If you’ve managed to keep your Christmas plants going over the festive season, you can plant some of them out in the garden in 2024, to bring you colour and texture for years to come.

Emma O’Neill, head gardener at the horticultural charity Garden Organic, says it may be possible to transfer the following plants to your outside space, although some will need keeping indoors until it warms up a bit.

Rhododendron simsii (Christmas azalea)

These plants are forced in warm humid conditions to be sold as pot plants over the Christmas period, flowering rich red, she explains. However, they can be grown outside in frost free areas, or alternatively be put outside during the summer months, from May to September. They require an acid soil or ericaceous compost mix and prefer cool, humid conditions in partial or dappled shade.

Christmas trees

Great British Life: Potted Christmas evergreen miniature treesPotted Christmas evergreen miniature trees (Image: Alamy/PA)

Pot-grown trees which you have kept watered indoors or on your porch during the festive season may be suitable to plant out as architectural specimens in the garden, O’Neill advises.

Picea pungens glauca group – evergreen and low maintenance, it requires no pruning. It has blue tinged needles and is slow growing and holds on to its needles when indoors.

Abies koreana – another low maintenance tree with dark green evergreen foliage and a white under-stripe. It’s a compact conical tree that also produces attractive blue-purple cones.

Abies fraseri – has the advantage of a lovely scent and great needle holding abilities, also low maintenance, bearing cones summer through to autumn.

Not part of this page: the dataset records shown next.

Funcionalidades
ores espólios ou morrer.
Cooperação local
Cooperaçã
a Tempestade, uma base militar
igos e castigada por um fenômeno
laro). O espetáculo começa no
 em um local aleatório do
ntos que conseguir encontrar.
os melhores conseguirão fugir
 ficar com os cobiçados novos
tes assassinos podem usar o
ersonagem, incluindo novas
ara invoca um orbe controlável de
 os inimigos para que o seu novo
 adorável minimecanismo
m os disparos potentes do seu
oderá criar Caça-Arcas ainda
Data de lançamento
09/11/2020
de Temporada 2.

“All prefer full sun, in moist, well-drained soil – with the picea preferring a slightly acidic soil,” she says. They will need some protection from drying winds and can be planted after Christmas, providing the ground isn’t frozen.

Of course, you won’t be able to revive a cut Christmas tree – but these can be recycled either at your local recycling centre, or check with your local authority, which may arrange special collections in early January, or drop-off points for real trees.

 Why you should consider growing your own Christmas tree

Narcissus ‘Tête-à-tête’

Great British Life: Narcissus 'Tete a Tete'Narcissus 'Tete a Tete' (Image: Alamy/PA)

This hardy, short daffodil is one of the first to flower and is often used in festive arrangements. If you wish to keep them for next year for outdoors, let them die down naturally (this can be outside) and then plant them into the ground twice the depth of the bulb in the autumn, O’Neill suggests. Ideally use at the front of borders and deadhead.

Hyacinths

Great British Life: Forced hyacinthsForced hyacinths (Image: Alamy/PA)

“These strong scented bulbs are ideal in containers, and once yours have finished flowering indoors, put them outside to die down naturally and then plant them in the ground the following autumn or into outdoor containers,” she says. They are fully hardy in the ground but may get caught by frost if left in containers. When planting, put them in the ground with the tips showing. They need full sun to flower well.

O’Neill suggests other plants that may tolerate going out in the late spring/summer include:

Great British Life: Christmas cactusChristmas cactus (Image: Alamy/PA)

Schlumbergera buckleyi – your Christmas cactus may have been flowering its heart out over the festive season, but it is a tender plant, so it can only be put outdoors during the warmer months, from June to September, when all danger of frost has passed. It needs part or full shade as can get burnt in the sun.

Hedera helix (English ivy) – may have featured in a Christmas plant display, but if you dig it out carefully from the pot, keeping the roots intact, you can plant it out in spring. Most ivies will adapt to all types of conditions.

Helleborus niger (Christmas rose): These elegant perennials actually prefer being grown outside, but if you’ve kept it healthy in a cool place with plenty of light over the festive season, it may survive being transferred to the garden in spring, once flowering has finished.

It will need hardening off, so gradually give it time outdoors, firstly in a sheltered area next to the house, to stop it going into shock. Once it has acclimatised to being left out overnight, you can plant it in the garden, in partial shade, in an area which is sheltered from afternoon sun.

Holly (Ilex aquifolium): All holly is hardy – but it does depend on the variety, so check the label. Put outside gradually, as it will be a shock to go from the warm to the cold immediately, placing it in a cold frame or polytunnel or taking it indoors at night for two weeks to slowly acclimatise.

Great British Life: Holly in a potHolly in a pot (Image: Alamy/PA)

Holly likes full sun in a sheltered spot, so try to avoid wind tunnels, and it prefers slightly acidic soil. If it doesn’t like where it’s been placed, its leaves will turn yellow. And remember that to get berries, you need a male and a female plant.

“Container shrubs like this can be planted any time – but not when the ground is frozen,” O’Neill says.